[TASK GOAL]
Output every entry below word for word, without its pictures.

Dataset entries:
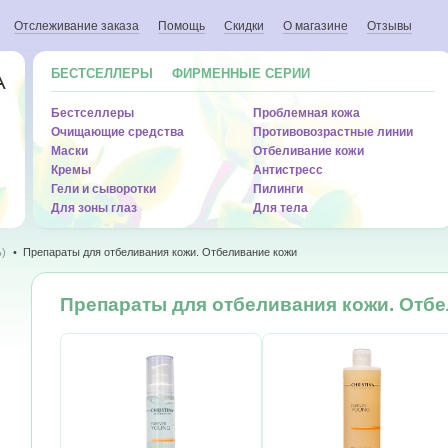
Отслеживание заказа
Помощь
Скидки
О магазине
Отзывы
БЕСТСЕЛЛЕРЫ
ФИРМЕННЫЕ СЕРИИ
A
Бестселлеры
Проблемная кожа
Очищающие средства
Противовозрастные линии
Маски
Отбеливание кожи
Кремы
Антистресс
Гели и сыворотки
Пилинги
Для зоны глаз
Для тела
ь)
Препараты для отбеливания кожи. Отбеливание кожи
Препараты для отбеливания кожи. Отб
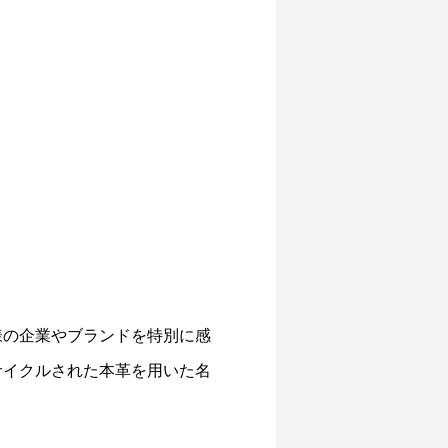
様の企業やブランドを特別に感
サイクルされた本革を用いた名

[WRITTEN SOLUTION]
Отслеживание заказа
Помощь
Скидки
О магазине
Отзывы
БЕСТСЕЛЛЕРЫ
ФИРМЕННЫЕ СЕРИИ
A
Бестселлеры
Проблемная кожа
Очищающие средства
Противовозрастные линии
Маски
Отбеливание кожи
Кремы
Антистресс
Гели и сыворотки
Пилинги
Для зоны глаз
Для тела
ь)
Препараты для отбеливания кожи. Отбеливание кожи
Препараты для отбеливания кожи. Отб
様の企業やブランドを特別に感
サイクルされた本革を用いた名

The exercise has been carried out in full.